**Document excerpt:**
________________________________________

The national campaign for Alzheimer’s awareness is underway for the entire month of January taking the theme « Yes. I live with dementia. Let me help you understand. »
The Fédération québécoise des Sociétés Alzheimer (FQSA) and the Société Alzheimer du Suroît remind us that anyone with Alzheimer’s is a full member of society. People are not defined by their disease. He or she is the same person before and after receiving a diagnosis. They are human beings in need of human contact, compassion and friendship and we must all take responsibility in the face of this disease to support them with dignity and respect.
Yet, in spite of greater public awareness of Alzheimer’s disease, stigmatization and discrimination are two of the biggest obstacles faced by individuals with neurodegenerative disorders and their families. People living with Alzheimer’s sometimes feel excluded or treated differently because of the disease. As a result, some may not seek a diagnosis or help with stimulation aids or support and, above all, may hide the disease from those closest to them.

________________________________________

**Record excerpts:**

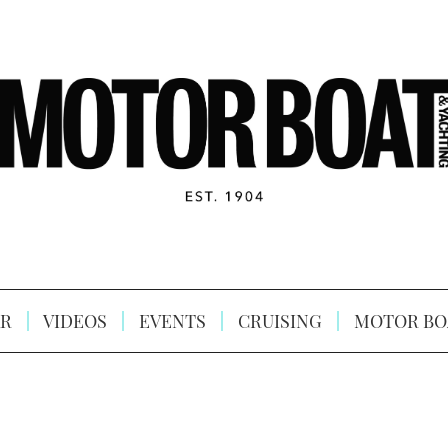
R
VIDEOS
EVENTS
CRUISING
MOTOR BO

________________________________________

**What to do:**
[A] List everything the Alzheimer's awareness text says people with Alzheimer's are in need of, besides being human beings.
[B] From the Alzheimer's awareness text, copy the passage starting with "Yet, in spite" and going on through "closest to them.".
The material after the text stands apart from it and is not part of it.

**Expected results:**
[A]
- human contact
- compassion
- friendship

[B]
Yet, in spite of greater public awareness of Alzheimer’s disease, stigmatization and discrimination are two of the biggest obstacles faced by individuals with neurodegenerative disorders and their families. People living with Alzheimer’s sometimes feel excluded or treated differently because of the disease. As a result, some may not seek a diagnosis or help with stimulation aids or support and, above all, may hide the disease from those closest to them.